Give back exactly the lines of the material below, starting with the line with "font-size:8px; vertical-align:6px; line-height:0;" and going on through the line with "position:absolute; top:193px; font-size:10.6px;".
=== Begin Enclosure ===
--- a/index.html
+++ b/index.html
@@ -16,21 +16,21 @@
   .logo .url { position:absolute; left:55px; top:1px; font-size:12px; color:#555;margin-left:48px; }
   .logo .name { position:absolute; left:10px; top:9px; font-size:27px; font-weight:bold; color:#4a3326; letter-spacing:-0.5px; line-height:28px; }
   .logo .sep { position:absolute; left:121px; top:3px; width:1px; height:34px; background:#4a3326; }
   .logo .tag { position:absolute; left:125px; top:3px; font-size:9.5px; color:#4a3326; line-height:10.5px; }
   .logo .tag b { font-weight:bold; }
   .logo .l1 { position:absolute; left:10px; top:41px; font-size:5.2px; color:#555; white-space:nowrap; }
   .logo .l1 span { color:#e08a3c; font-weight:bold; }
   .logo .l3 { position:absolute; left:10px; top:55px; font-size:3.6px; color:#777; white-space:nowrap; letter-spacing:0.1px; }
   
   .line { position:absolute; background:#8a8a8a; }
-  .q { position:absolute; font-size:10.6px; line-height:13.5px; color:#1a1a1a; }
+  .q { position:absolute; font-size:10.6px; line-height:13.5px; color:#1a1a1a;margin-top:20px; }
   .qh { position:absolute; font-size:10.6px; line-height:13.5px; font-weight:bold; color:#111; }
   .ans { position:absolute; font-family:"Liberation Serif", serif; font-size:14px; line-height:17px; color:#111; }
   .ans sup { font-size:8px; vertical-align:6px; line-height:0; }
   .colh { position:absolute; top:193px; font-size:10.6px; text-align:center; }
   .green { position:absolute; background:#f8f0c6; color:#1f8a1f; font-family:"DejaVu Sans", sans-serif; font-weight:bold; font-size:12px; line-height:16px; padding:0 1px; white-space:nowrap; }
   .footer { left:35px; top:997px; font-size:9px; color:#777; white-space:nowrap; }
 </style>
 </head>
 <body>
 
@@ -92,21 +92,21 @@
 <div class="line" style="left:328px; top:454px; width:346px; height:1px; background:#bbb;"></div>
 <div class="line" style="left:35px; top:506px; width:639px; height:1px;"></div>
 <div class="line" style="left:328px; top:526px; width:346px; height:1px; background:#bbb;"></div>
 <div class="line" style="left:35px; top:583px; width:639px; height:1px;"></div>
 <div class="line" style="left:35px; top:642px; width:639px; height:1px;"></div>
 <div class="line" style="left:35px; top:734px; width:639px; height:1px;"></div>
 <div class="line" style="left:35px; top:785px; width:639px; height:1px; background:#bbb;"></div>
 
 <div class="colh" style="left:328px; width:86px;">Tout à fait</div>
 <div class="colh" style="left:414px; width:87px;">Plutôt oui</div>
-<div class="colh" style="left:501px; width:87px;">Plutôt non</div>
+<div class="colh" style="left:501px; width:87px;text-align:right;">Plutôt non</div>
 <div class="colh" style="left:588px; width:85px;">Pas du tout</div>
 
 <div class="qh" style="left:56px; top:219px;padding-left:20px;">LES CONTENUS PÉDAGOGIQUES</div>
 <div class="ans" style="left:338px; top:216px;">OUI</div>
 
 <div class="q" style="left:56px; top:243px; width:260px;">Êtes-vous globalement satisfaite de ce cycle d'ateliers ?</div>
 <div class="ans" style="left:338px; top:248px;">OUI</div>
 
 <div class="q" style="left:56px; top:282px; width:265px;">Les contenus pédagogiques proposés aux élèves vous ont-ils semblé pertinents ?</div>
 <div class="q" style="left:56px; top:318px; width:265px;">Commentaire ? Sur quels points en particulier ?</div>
=== End Enclosure ===
=== Begin Enclosure ===
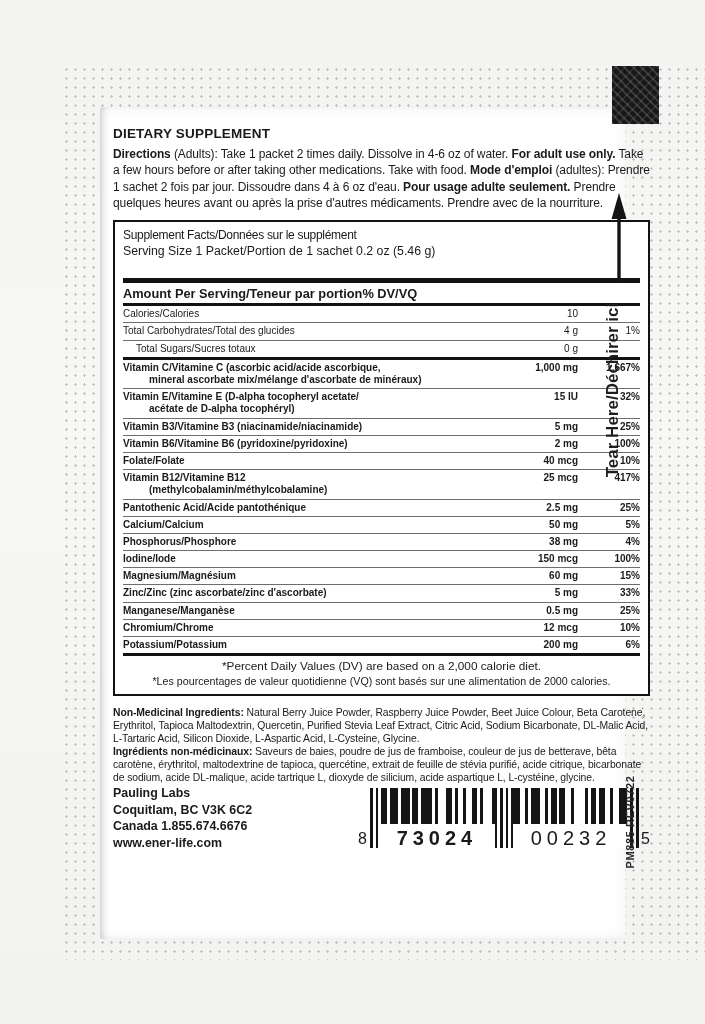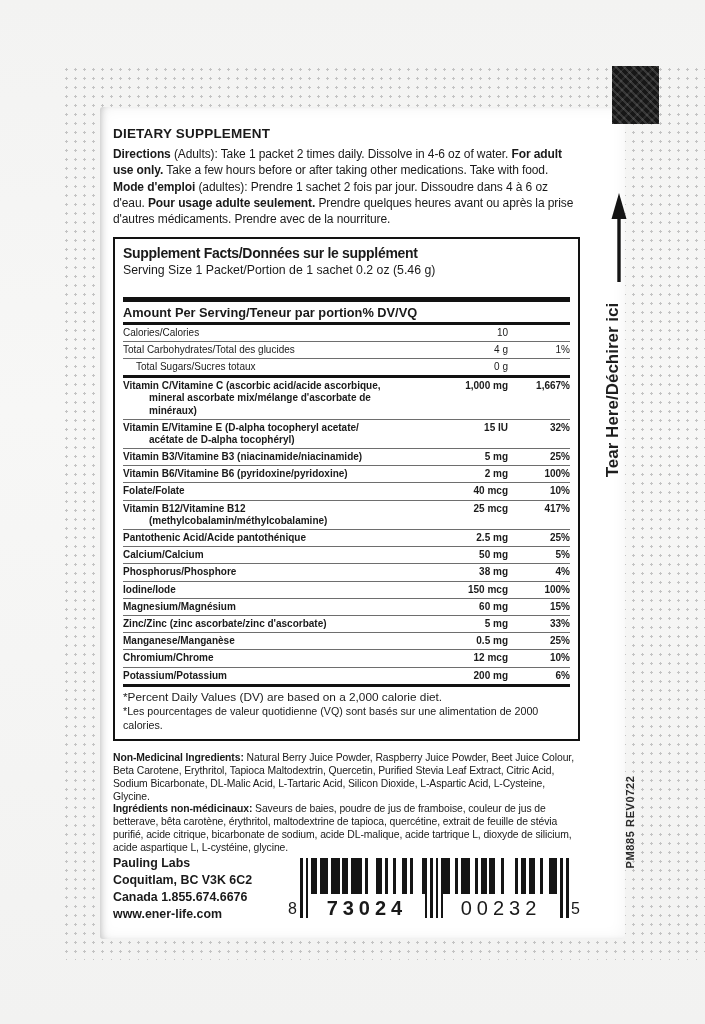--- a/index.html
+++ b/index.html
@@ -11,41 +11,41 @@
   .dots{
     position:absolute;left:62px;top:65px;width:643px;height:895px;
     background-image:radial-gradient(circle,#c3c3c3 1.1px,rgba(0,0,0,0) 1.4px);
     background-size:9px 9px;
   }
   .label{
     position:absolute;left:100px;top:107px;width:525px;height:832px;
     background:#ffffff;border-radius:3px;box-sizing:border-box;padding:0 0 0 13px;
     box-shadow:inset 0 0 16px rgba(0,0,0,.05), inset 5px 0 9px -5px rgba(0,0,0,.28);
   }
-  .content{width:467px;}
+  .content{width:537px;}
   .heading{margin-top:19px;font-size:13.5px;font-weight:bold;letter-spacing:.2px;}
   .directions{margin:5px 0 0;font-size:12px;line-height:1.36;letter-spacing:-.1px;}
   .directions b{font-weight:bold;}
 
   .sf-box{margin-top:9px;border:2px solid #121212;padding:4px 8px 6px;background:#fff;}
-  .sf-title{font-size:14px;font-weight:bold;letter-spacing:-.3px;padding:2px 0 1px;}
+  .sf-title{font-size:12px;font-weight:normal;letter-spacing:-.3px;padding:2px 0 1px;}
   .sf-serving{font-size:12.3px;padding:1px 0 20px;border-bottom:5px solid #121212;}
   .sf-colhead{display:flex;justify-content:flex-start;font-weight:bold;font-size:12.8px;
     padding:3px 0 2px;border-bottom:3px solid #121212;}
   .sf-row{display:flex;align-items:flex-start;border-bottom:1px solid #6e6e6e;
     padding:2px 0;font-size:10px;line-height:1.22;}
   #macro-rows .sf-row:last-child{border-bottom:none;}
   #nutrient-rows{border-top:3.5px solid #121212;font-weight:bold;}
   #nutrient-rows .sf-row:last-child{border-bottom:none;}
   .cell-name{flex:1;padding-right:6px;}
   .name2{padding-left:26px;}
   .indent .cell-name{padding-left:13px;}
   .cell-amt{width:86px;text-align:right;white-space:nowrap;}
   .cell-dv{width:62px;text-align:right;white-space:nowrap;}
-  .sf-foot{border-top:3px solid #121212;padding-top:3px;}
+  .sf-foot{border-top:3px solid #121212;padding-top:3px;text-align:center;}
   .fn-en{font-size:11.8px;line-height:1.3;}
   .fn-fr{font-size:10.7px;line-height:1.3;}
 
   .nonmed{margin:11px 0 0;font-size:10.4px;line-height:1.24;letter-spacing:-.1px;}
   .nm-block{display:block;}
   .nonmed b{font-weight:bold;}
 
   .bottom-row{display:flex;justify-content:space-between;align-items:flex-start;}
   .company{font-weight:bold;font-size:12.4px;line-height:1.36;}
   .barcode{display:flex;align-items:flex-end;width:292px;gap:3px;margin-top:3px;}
=== End Enclosure ===
* [Exercise output]
   .ans sup { font-size:8px; vertical-align:6px; line-height:0; }
   .colh { position:absolute; top:193px; font-size:10.6px; text-align:center; }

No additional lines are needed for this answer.